Testing integration flows means testing that data moves in accordance with the business requirements and that all components used in the flow operate together correctly.
When testing an integration flow, you should assume that each individual component will operate according to its documented behavior. Trying to write tests that validate component behavior and flow behavior will obfuscate results. See Testing Components for details on testing to verify behavior of components.
There are three types of testing that can be performed to validate integration flows: unit tests, integration tests, and end-to-end tests.
JSONata expressions are used throughout any flow and virtually all components support the use of JSONata for at least some configuration fields. Most notably, the primary data transformation operation in a flow (e.g. converting orders from Shopify to STORD Orion orders) occurs in the JSONata transform component.
These JSONata expressions typically house most or all of the business logic that impacts the functionality of the flow.

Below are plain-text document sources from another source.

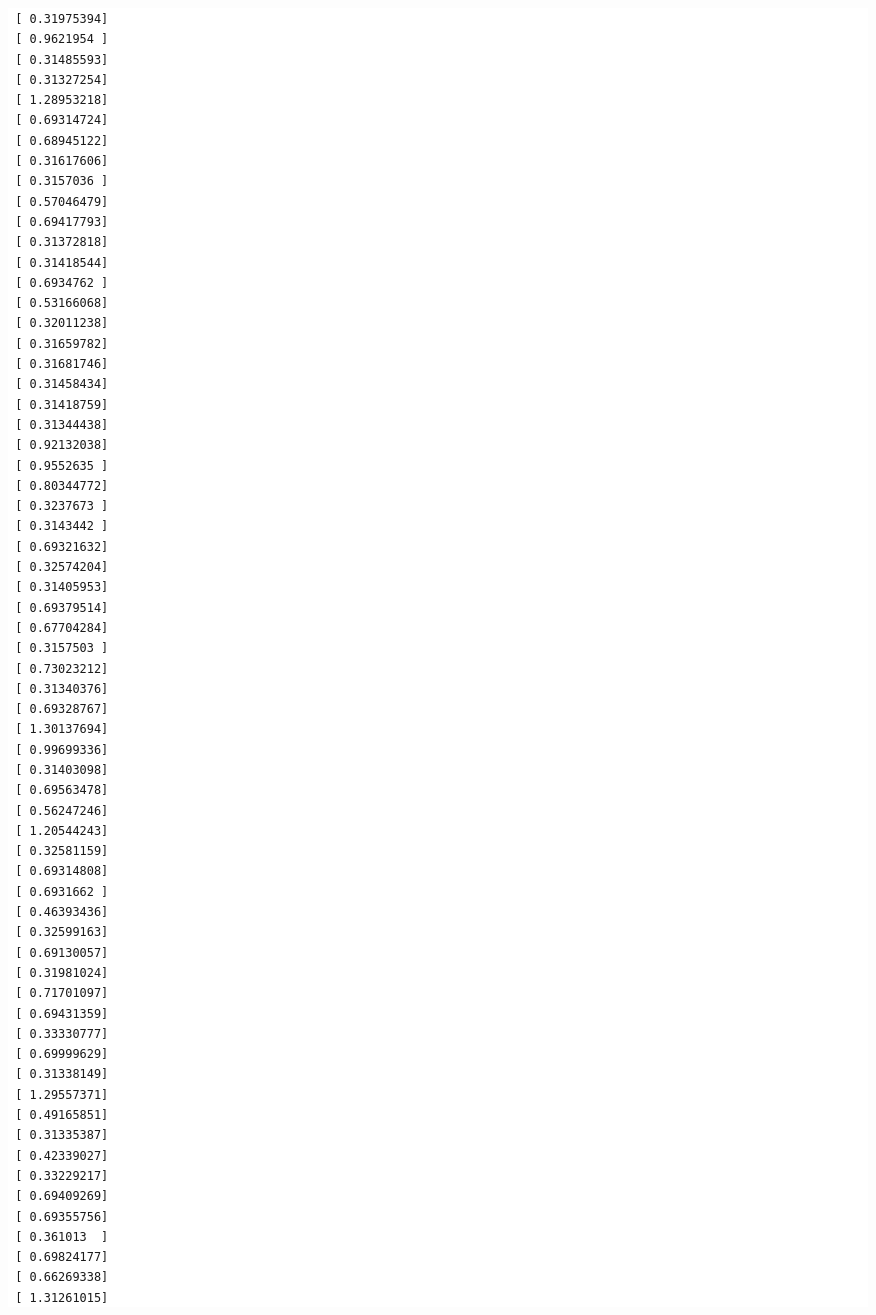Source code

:      [ 0.31975394]
     [ 0.9621954 ]
     [ 0.31485593]
     [ 0.31327254]
     [ 1.28953218]
     [ 0.69314724]
     [ 0.68945122]
     [ 0.31617606]
     [ 0.3157036 ]
     [ 0.57046479]
     [ 0.69417793]
     [ 0.31372818]
     [ 0.31418544]
     [ 0.6934762 ]
     [ 0.53166068]
     [ 0.32011238]
     [ 0.31659782]
     [ 0.31681746]
     [ 0.31458434]
     [ 0.31418759]
     [ 0.31344438]
     [ 0.92132038]
     [ 0.9552635 ]
     [ 0.80344772]
     [ 0.3237673 ]
     [ 0.3143442 ]
     [ 0.69321632]
     [ 0.32574204]
     [ 0.31405953]
     [ 0.69379514]
     [ 0.67704284]
     [ 0.3157503 ]
     [ 0.73023212]
     [ 0.31340376]
     [ 0.69328767]
     [ 1.30137694]
     [ 0.99699336]
     [ 0.31403098]
     [ 0.69563478]
     [ 0.56247246]
     [ 1.20544243]
     [ 0.32581159]
     [ 0.69314808]
     [ 0.6931662 ]
     [ 0.46393436]
     [ 0.32599163]
     [ 0.69130057]
     [ 0.31981024]
     [ 0.71701097]
     [ 0.69431359]
     [ 0.33330777]
     [ 0.69999629]
     [ 0.31338149]
     [ 1.29557371]
     [ 0.49165851]
     [ 0.31335387]
     [ 0.42339027]
     [ 0.33229217]
     [ 0.69409269]
     [ 0.69355756]
     [ 0.361013  ]
     [ 0.69824177]
     [ 0.66269338]
     [ 1.31261015]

This also often includes parameterized inputs to be provided by the end user to manipulate how the integration works without having to write a custom flow.
Tests can be written in Mocha to mock input data, process that input data, and assert business rules and other logic on the output data. You may also use JSON schema to assert the structure of the output data is correct, if you have accurate schemas available.

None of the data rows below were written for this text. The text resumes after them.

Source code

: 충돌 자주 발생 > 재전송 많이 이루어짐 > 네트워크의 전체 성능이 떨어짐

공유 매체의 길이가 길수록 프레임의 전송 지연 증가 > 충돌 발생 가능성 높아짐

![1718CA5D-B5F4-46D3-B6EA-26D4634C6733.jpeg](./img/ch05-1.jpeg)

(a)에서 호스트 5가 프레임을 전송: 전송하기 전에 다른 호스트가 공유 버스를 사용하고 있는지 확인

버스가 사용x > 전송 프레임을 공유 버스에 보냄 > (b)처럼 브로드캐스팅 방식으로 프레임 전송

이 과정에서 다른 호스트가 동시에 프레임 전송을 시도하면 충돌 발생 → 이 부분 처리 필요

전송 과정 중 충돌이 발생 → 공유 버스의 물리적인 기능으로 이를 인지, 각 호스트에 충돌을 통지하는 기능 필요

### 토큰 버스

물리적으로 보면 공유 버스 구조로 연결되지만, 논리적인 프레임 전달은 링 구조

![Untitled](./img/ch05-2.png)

Integration testing a flow validates that the series of components defined and configured in the flow work together to correctly deliver a business requirement. This likely requires multiple tests to validate multiple different “paths” an execution of a flow can take. It also assumes the components themselves are testing and functioning properly.
Integration tests require flows to be triggered using controlled, mock data and that the data on the other is asserted against various business requirements. These test can be run manually or automatically, but often running them manually is an effective place to start.
Integration tests should also validate that authentication functions work properly.
Additionally, the Flow Repository API validates any flows against the flow JSON schema. While this doesn’t necessarily validate in the context of a business requirement, it does help to ensure a flow is set up with the proper data structure.
Like integration tests, end-to-end tests validate that the entire series of configured components does what it’s supposed to do. The difference is that with an end-to-end test you actually trigger and validate the integration flow using the external systems.
End-to-end tests can be more representative of real life, as long as they are set up properly. These tests tend to be brittle, because there is much out of the control of the tester (e.g. a third party system outage). The ability to execute these tests also depends on the availability of third party endpoint sandbox systems.
End-to-end tests are often run manually as part of the development process, however they could be automated using a framework like Cypress.